In connection to our current exhibition, Unlocking the Secrets of Slavery and Abolition in the Easten Gateway Building, and in support of International Men’s Day (November 19th), we are taking the opportunity to highlight one of the men in that exhibition.
William Allen (1770-1843), scientist, philanthropist and abolitionist. Committee member and treasurer of the British and Foreign School Society (BFSS) from 1808 until his death in 1843
The son of a Quaker silk manufacturer of Spitalfields, London, Allen briefly attended a Quaker boarding school, but was largely self-taught. After school he was employed in his father's business; but his taste for chemistry induced him to join a chemical business at Plough Court, London, taking over the business in 1795. Allen and Hanburys survived until 1958, when it was taken over by Glaxo (now GSK).
Allen was a member of the Askesian Society, a Fellow of the Linnean Society and of the Royal Society. He was a lecturer at Guy's Hospital 1802 - 1826. In 1841 he was appointed president of the Pharmaceutical Society Council.
He was also heavily involved in the philanthropic movements of his time, including the campaign against the slave trade, being friends with Thomas Clarkson and William Wilberforce, leading abolitionists.
In 1808 he became a member of the committee formed to rescue Joseph Lancaster from his financial difficulties and safeguard the future of his monitorial school at Borough Road, Southwark which in 1814 became the British and Foreign School Society (BFSS). The committee members, headed by Allen as treasurer paid off Lancaster's debts mainly from their own financial resources. The course of these developments is noted in the minutes -many of them taken by Allen himself-of the BFSS committees held at Plough Court or Borough Road.
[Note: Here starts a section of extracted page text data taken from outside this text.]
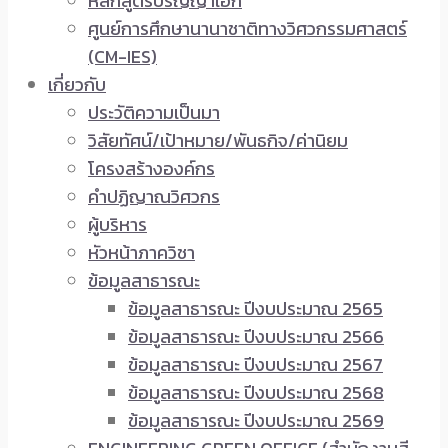
หลักสูตรปริญญาเอก
ศูนย์การศึกษานานาชาติทางวิศวกรรมศาสตร์
(CM-IES)
เกี่ยวกับ
ประวัติความเป็นมา
วิสัยทัศน์/เป้าหมาย/พันธกิจ/ค่านิยม
โครงสร้างองค์กร
คำปฏิญาณวิศวกร
ผู้บริหาร
หัวหน้าภาควิชา
ข้อมูลสาธารณะ
ข้อมูลสาธารณะ ปีงบประมาณ 2565
ข้อมูลสาธารณะ ปีงบประมาณ 2566
ข้อมูลสาธารณะ ปีงบประมาณ 2567
ข้อมูลสาธารณะ ปีงบประมาณ 2568
ข้อมูลสาธารณะ ปีงบประมาณ 2569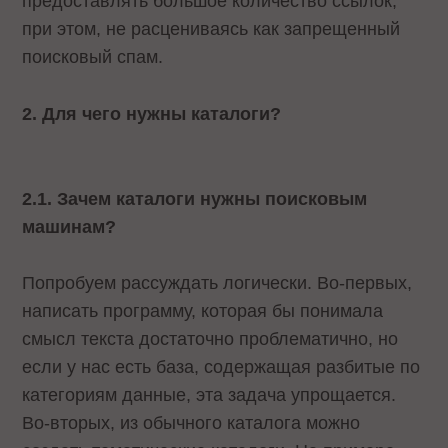
предоставлять большое количество ссылок,
при этом, не расцениваясь как запрещенный
поисковый спам.
2. Для чего нужны каталоги?
2.1. Зачем каталоги нужны поисковым
машинам?
Попробуем рассуждать логически. Во-первых,
написать программу, которая бы понимала
смысл текста достаточно проблематично, но
если у нас есть база, содержащая разбитые по
категориям данные, эта задача упрощается.
Во-вторых, из обычного каталога можно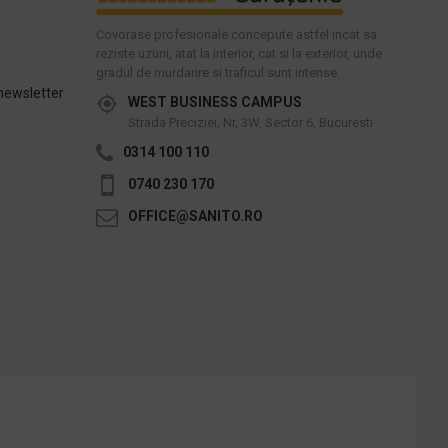
Covorase profesionale concepute astfel incat sa
reziste uzurii, atat la interior, cat si la exterior, unde
gradul de murdarire si traficul sunt intense.
newsletter
WEST BUSINESS CAMPUS
Strada Preciziei, Nr, 3W, Sector 6, Bucuresti
0314 100 110
0740 230 170
OFFICE@SANITO.RO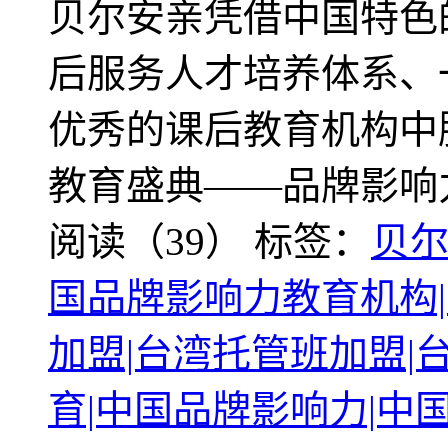
贝尔安亲凭借中国特色
后服务人才培养体系、
优秀的课后教育机构中脱
教育盛典——品牌影响
阅读（39）
标签：
贝
国品牌影响力教育机构
加盟|台湾托管班加盟|
育|中国品牌影响力|中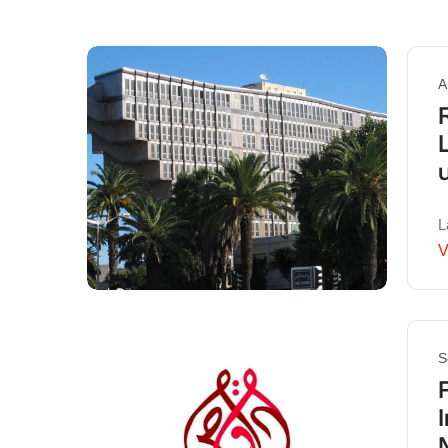
A
L
V
S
The transformation of the Royal Lancasterian Society into the BFSS reinforced overseas efforts of the Society. In this development, Allen, who was a member of the British and Foreign Bible Society and a leading member of the Africa Institution formed in 1808, again played a dominant role. The education of liberated slaves in Sierra Leone and in the West Indies concerned him as much as the education of the children of the poor in the UK.
In the joint promotion of education and abolition, from August 1818 to February 1820 Allan toured Sweden and Finland, continuing to Russia where he was a guest of his personal friend Tsar Alexander, reached Constantinople in July 1819, and returned by the Greek islands, Italy, and France.
In the UK he also promoted schools and district visiting societies, he was a partner in Robert Owen's New Lanark Mills scheme for social improvement from 1814 until 1835, he gave evidence on the Education of the Poor to the parliamentary Select Committees, and campaigned for the abolition of capital punishment and the protection of the Greeks;
Although Allen is not well known today, his contributions to education and abolition cannot be ignored. Without his work on its behalf, the BFSS would not have survived. To this day the BFSS continues to provide overseas aid for suitable education projects.